ArRh!
Problem
Triangle ABC is equilateral. D, the midpoint of BC, is the centre of the semi-circle whose radius is R which touches AB and AC, as well as a smaller circle with radius r which also touches AB and AC.
What is the value of ${\bf \frac{r}{R}}$?
Student Solutions
This is really an 'aha' problem: the sort that has a very short and sweet solution, if you look at it the right way. We leave this as a further challenge for you to think about and send your ideas to 'Further Inspirations'. We give the solution sent by David of Madras College, St Andrews which depends on splitting the equilateral triangle into four smaller equilateral triangles.
Since a straight line touching the circumference of a circle will unavoidably find itself at right angles to the radius it "touches" - in this case line DE - we know angle DEC to be a right angle. As the whole thing is an equilateral triangle, angle ACB must be 60 degrees.

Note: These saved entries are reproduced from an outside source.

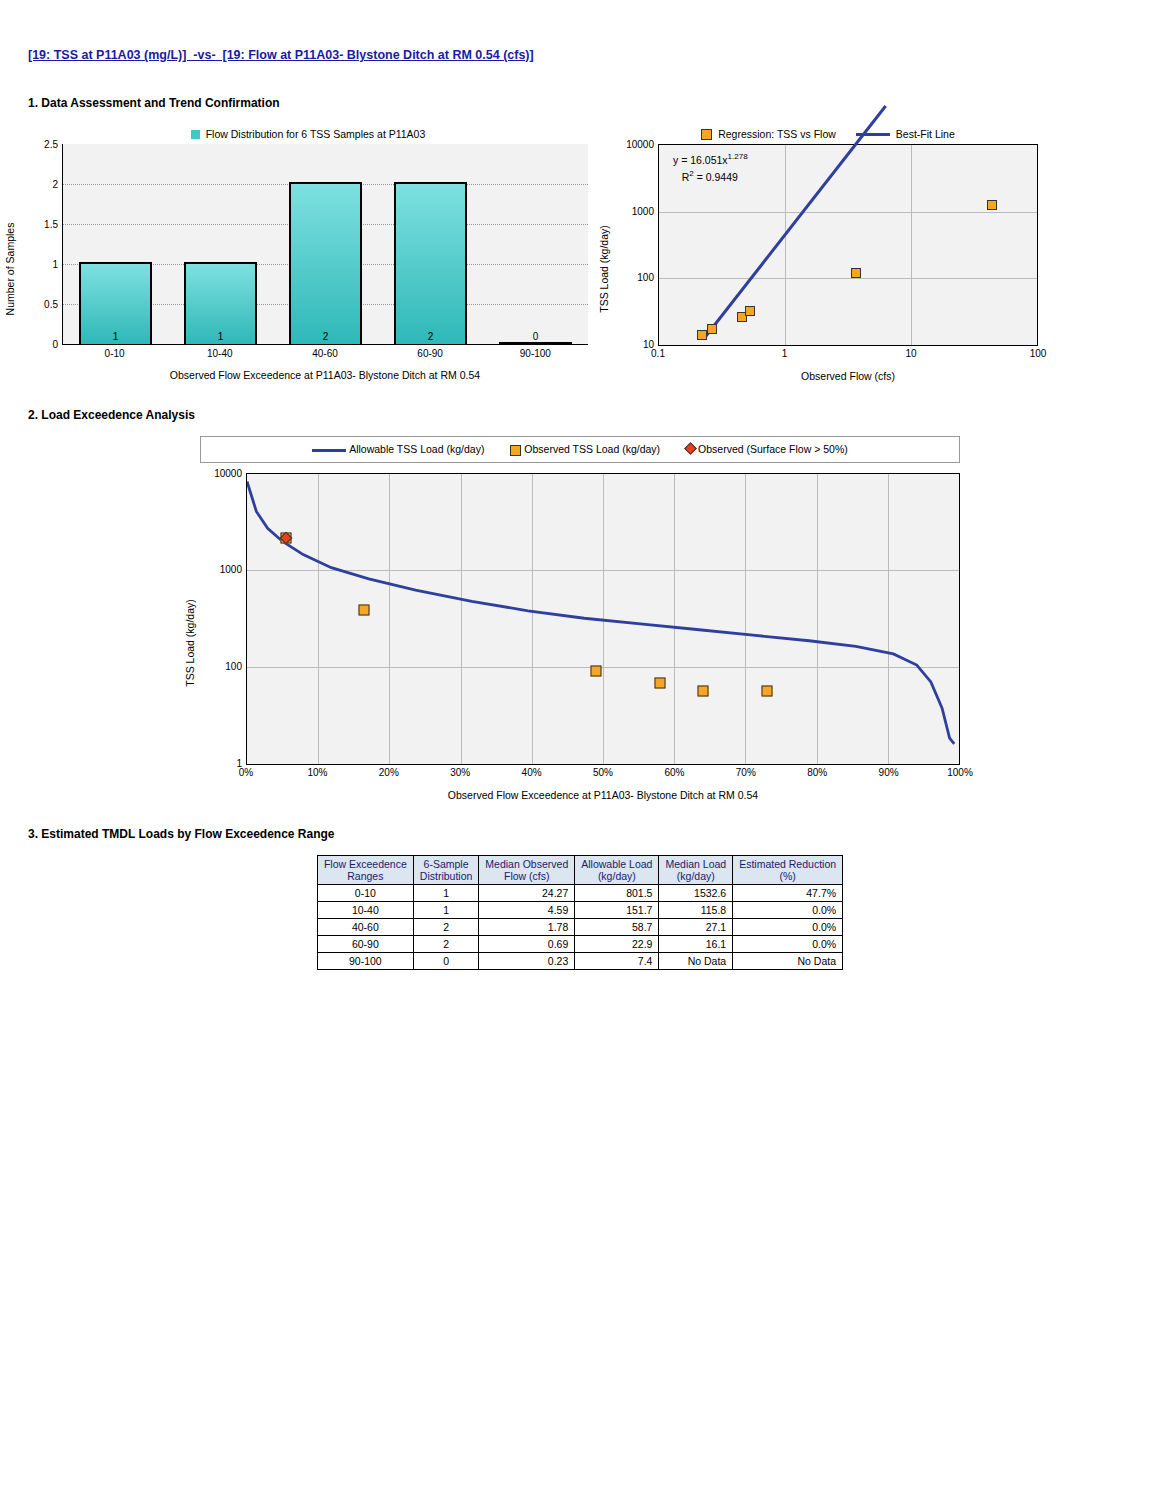[19: TSS at P11A03 (mg/L)] -vs- [19: Flow at P11A03- Blystone Ditch at RM 0.54 (cfs)]
1. Data Assessment and Trend Confirmation
Flow Distribution for 6 TSS Samples at P11A03
Number of Samples
2.5 2 1.5 1 0.5 0
1
1
2
2
0
0-10
10-40
40-60
60-90
90-100
Observed Flow Exceedence at P11A03- Blystone Ditch at RM 0.54
Regression: TSS vs Flow Best-Fit Line
TSS Load (kg/day)
10000 1000 100 10
y = 16.051x1.278
R2 = 0.9449
0.1 1 10 100
Observed Flow (cfs)
2. Load Exceedence Analysis
Allowable TSS Load (kg/day) Observed TSS Load (kg/day) Observed (Surface Flow > 50%)
TSS Load (kg/day)
10000 1000 100 1
0% 10% 20% 30% 40% 50% 60% 70% 80% 90% 100%
Observed Flow Exceedence at P11A03- Blystone Ditch at RM 0.54
3. Estimated TMDL Loads by Flow Exceedence Range
| Flow Exceedence Ranges | 6-Sample Distribution | Median Observed Flow (cfs) | Allowable Load (kg/day) | Median Load (kg/day) | Estimated Reduction (%) |
| --- | --- | --- | --- | --- | --- |
| 0-10 | 1 | 24.27 | 801.5 | 1532.6 | 47.7% |
| 10-40 | 1 | 4.59 | 151.7 | 115.8 | 0.0% |
| 40-60 | 2 | 1.78 | 58.7 | 27.1 | 0.0% |
| 60-90 | 2 | 0.69 | 22.9 | 16.1 | 0.0% |
| 90-100 | 0 | 0.23 | 7.4 | No Data | No Data |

The "missing angle" in triangle ECD (angle CDE) must therefore be 30 degrees.
Triangle ECD can be reflected along line DE to produce the equilateral triangle FCD. Triangle FCD is similar to the whole triangle but with sides half the length, therefore 4 "FCDs'' can fit into ABC in the well known pattern:
The height of triangle FCD (or any of the other congruent triangles) is R and the height of triangle ABC is twice the height of triangle FCD, that is 2 R .
The upper section of the upper triangle (from the middle of the small circle upwards - AHJ) can be analysed similarly to the semi-circle below, so we find the height of triangle AHJ is 2 r . Therefore the height of triangle AFG = the height of triangle AHJ + r = 3 r . Therefore R = 3 r so the ratio R : r = 3 : 1.